Please count how many lines below contain the word "Right" and give nothing but that figure.

=== PROVIDED RECORDS ===

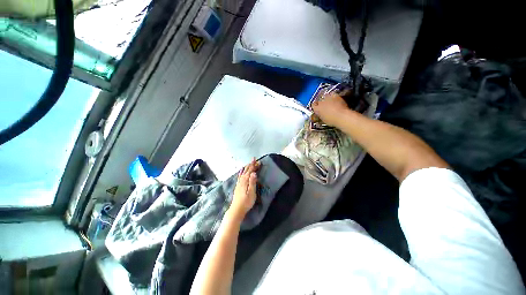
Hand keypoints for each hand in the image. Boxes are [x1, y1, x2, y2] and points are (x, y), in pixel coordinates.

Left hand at [229, 159, 259, 220]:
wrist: (236, 209)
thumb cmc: (246, 202)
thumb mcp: (251, 192)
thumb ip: (252, 182)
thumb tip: (254, 173)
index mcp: (245, 181)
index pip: (250, 171)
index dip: (254, 165)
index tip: (258, 161)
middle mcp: (241, 180)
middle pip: (246, 170)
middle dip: (251, 165)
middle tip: (255, 160)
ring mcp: (239, 183)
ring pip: (243, 172)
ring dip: (247, 167)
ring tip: (249, 163)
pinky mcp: (238, 186)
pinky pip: (240, 176)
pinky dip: (241, 172)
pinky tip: (241, 171)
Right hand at [312, 92, 349, 126]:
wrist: (341, 116)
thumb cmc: (332, 120)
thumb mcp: (323, 120)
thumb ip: (321, 115)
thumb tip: (321, 114)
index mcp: (316, 109)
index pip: (313, 105)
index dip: (315, 106)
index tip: (317, 107)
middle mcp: (320, 102)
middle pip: (319, 100)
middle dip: (321, 102)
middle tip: (325, 105)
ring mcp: (327, 98)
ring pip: (325, 95)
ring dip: (327, 98)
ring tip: (330, 101)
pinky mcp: (335, 95)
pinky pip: (332, 94)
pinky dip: (334, 96)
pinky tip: (336, 99)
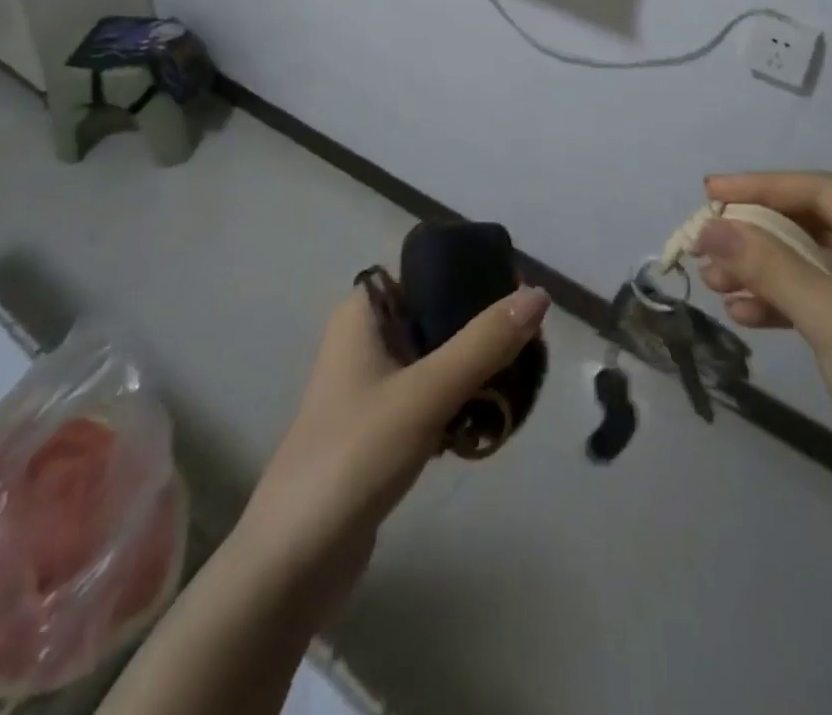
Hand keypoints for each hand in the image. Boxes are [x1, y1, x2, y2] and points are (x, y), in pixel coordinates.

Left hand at [231, 281, 550, 617]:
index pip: (426, 269)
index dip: (472, 272)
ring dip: (477, 367)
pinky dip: (461, 401)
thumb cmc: (355, 455)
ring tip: (521, 381)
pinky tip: (492, 420)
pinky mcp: (381, 426)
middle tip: (532, 344)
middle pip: (438, 312)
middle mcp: (367, 338)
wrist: (293, 562)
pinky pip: (432, 395)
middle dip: (483, 326)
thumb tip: (538, 294)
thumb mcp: (425, 392)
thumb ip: (483, 343)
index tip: (520, 293)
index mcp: (364, 313)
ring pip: (438, 356)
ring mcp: (372, 384)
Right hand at [696, 172, 831, 535]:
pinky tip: (741, 314)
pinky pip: (818, 298)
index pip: (827, 192)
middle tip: (704, 242)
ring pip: (811, 262)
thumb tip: (708, 226)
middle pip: (816, 225)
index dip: (762, 187)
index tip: (708, 189)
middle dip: (758, 235)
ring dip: (761, 269)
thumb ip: (769, 265)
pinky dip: (780, 302)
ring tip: (712, 281)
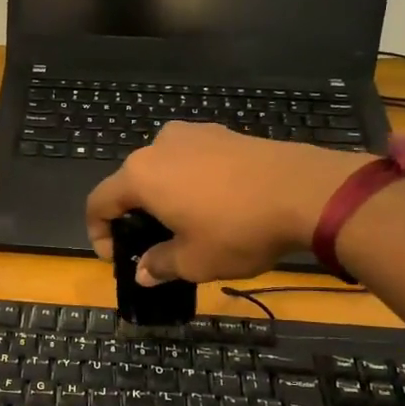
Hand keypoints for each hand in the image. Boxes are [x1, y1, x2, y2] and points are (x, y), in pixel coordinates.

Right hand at [85, 122, 371, 284]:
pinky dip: (191, 182)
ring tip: (185, 224)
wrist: (306, 192)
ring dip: (163, 197)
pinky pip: (192, 160)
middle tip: (152, 245)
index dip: (99, 233)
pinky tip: (215, 205)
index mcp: (140, 174)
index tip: (117, 258)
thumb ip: (160, 264)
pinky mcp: (224, 133)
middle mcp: (158, 146)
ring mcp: (194, 134)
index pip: (98, 202)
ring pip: (162, 169)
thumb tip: (143, 272)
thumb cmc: (237, 229)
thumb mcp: (194, 261)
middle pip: (129, 182)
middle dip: (133, 215)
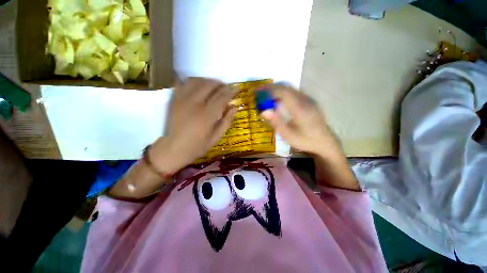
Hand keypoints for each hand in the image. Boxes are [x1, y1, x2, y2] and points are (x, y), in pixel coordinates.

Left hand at [150, 78, 236, 173]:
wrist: (172, 149)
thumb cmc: (197, 146)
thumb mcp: (216, 138)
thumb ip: (226, 121)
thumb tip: (234, 107)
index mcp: (207, 116)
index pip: (222, 97)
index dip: (230, 91)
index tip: (236, 88)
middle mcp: (195, 104)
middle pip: (210, 85)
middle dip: (220, 84)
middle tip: (226, 87)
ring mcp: (182, 100)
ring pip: (197, 81)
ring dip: (208, 81)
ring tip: (214, 86)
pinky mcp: (174, 99)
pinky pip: (183, 83)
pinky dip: (193, 81)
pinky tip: (198, 86)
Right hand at [261, 85, 338, 156]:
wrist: (324, 142)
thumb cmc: (305, 140)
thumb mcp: (288, 135)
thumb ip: (276, 122)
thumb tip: (264, 111)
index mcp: (300, 108)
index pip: (282, 92)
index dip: (268, 90)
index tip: (257, 91)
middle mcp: (305, 100)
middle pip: (286, 87)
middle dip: (271, 88)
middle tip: (259, 93)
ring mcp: (309, 99)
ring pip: (290, 88)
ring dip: (277, 90)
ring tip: (266, 96)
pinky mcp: (310, 101)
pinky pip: (294, 92)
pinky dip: (283, 93)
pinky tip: (278, 101)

===

• _ANSWER FOR THIS EXERCISE_
4